**What is needed:**
In the records below, copy every line from the one containing "class: Phaeophyceae" through the one containing "genus: Gymnanthemum", with both of those lines included, and reproduce each one character for character.

-- Start --

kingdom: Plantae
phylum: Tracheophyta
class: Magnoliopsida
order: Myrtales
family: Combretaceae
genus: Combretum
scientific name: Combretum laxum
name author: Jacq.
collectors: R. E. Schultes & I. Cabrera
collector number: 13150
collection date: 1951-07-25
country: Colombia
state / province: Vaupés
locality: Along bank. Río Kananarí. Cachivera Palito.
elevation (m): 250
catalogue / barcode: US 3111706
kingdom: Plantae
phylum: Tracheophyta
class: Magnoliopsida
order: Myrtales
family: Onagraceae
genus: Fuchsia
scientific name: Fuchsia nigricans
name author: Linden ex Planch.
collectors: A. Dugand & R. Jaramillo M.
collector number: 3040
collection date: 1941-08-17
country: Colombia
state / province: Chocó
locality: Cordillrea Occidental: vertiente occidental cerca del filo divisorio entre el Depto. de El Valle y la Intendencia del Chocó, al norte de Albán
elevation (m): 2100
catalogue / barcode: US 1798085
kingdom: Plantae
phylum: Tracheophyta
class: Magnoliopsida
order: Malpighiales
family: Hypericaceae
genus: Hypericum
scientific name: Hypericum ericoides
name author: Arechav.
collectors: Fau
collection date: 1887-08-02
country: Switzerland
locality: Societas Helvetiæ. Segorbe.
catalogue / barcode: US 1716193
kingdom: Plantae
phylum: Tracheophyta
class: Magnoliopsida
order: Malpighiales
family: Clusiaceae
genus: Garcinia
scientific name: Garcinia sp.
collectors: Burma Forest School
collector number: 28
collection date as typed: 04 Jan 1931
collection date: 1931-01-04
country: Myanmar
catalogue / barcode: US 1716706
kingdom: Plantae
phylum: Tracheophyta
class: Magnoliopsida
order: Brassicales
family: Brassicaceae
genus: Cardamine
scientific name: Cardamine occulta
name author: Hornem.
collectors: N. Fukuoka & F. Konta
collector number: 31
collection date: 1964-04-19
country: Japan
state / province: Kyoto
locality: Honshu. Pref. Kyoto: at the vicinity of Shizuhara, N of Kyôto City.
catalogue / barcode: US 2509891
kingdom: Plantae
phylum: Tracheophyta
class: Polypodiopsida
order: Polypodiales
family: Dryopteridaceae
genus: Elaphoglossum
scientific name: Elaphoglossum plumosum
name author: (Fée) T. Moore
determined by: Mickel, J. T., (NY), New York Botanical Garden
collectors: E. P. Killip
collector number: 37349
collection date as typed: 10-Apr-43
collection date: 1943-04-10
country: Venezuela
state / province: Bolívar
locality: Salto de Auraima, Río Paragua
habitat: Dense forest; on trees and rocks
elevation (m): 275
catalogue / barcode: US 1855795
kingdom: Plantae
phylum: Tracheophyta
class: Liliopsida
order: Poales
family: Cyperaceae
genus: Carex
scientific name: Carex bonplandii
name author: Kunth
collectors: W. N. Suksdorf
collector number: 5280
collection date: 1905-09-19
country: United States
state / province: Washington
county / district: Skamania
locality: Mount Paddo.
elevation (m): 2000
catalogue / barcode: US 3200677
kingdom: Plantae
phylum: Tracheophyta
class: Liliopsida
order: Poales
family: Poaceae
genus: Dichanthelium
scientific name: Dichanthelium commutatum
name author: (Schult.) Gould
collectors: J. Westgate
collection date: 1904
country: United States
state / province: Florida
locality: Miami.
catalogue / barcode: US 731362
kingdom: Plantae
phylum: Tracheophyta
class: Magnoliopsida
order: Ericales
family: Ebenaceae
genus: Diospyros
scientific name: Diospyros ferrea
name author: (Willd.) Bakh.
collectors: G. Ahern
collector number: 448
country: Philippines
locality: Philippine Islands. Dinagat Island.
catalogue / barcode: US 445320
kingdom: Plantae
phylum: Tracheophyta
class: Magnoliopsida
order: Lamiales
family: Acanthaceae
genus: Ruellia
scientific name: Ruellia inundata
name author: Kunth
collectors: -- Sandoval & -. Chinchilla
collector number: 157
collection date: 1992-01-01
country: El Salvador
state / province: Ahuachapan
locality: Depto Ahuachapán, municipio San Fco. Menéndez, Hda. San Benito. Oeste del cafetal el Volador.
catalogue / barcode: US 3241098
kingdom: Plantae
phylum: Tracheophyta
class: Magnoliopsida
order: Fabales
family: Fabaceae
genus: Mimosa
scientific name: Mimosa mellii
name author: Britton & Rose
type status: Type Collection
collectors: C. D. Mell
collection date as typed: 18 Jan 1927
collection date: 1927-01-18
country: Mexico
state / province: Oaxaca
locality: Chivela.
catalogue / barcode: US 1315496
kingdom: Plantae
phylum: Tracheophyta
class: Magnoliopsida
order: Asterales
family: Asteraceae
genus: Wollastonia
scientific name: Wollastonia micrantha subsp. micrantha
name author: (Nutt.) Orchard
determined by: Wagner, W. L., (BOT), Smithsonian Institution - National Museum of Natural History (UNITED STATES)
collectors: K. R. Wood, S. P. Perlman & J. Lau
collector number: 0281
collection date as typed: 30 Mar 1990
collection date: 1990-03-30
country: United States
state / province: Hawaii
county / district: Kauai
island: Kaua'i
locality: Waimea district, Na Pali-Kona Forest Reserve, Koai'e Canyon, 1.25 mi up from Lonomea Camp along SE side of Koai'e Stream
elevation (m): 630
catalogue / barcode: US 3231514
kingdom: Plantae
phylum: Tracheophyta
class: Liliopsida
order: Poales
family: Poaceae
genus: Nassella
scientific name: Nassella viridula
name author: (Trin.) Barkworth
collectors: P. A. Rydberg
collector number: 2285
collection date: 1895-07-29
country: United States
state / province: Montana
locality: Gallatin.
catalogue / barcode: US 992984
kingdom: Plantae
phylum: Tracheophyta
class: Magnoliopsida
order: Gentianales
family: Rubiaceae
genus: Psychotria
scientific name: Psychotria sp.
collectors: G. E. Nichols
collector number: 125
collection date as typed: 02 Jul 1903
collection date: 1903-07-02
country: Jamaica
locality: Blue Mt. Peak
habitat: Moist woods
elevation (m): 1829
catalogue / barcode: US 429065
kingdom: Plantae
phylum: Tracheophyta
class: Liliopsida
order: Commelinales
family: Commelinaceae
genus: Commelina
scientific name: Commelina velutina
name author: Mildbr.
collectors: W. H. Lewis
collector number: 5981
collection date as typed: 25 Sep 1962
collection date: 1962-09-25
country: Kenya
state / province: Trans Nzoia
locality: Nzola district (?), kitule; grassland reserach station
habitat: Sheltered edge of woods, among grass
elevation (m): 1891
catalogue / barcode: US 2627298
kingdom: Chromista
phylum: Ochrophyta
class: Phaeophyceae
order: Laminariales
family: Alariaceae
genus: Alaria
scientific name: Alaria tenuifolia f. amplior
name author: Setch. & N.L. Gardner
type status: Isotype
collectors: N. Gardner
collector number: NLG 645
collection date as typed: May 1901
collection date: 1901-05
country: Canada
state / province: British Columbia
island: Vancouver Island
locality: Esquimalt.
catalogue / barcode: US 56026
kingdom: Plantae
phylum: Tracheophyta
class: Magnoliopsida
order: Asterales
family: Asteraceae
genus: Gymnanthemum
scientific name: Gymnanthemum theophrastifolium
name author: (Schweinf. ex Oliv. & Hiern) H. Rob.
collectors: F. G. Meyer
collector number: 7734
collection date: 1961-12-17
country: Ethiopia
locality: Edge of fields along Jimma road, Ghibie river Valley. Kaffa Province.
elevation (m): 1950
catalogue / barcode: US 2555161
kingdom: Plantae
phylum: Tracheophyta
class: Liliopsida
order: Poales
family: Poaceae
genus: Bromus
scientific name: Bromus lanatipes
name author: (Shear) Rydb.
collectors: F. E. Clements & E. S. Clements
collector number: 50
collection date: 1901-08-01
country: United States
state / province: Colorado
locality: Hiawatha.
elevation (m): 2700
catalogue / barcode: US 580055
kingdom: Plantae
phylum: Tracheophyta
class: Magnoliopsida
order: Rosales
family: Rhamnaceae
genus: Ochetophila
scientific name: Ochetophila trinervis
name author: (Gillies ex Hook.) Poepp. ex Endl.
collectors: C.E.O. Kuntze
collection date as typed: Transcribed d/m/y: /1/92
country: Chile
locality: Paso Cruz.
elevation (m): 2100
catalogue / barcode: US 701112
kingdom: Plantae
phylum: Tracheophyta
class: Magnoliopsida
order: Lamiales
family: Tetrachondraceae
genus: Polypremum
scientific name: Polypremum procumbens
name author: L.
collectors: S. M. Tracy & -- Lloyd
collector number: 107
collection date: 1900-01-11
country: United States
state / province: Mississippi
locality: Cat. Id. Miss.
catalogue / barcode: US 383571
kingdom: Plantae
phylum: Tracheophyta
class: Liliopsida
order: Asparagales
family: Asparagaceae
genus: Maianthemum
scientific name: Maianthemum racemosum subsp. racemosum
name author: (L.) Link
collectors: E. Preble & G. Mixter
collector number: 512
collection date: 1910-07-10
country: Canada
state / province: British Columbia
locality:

-- End --

**Full response:**
class: Phaeophyceae
order: Laminariales
family: Alariaceae
genus: Alaria
scientific name: Alaria tenuifolia f. amplior
name author: Setch. & N.L. Gardner
type status: Isotype
collectors: N. Gardner
collector number: NLG 645
collection date as typed: May 1901
collection date: 1901-05
country: Canada
state / province: British Columbia
island: Vancouver Island
locality: Esquimalt.
catalogue / barcode: US 56026
kingdom: Plantae
phylum: Tracheophyta
class: Magnoliopsida
order: Asterales
family: Asteraceae
genus: Gymnanthemum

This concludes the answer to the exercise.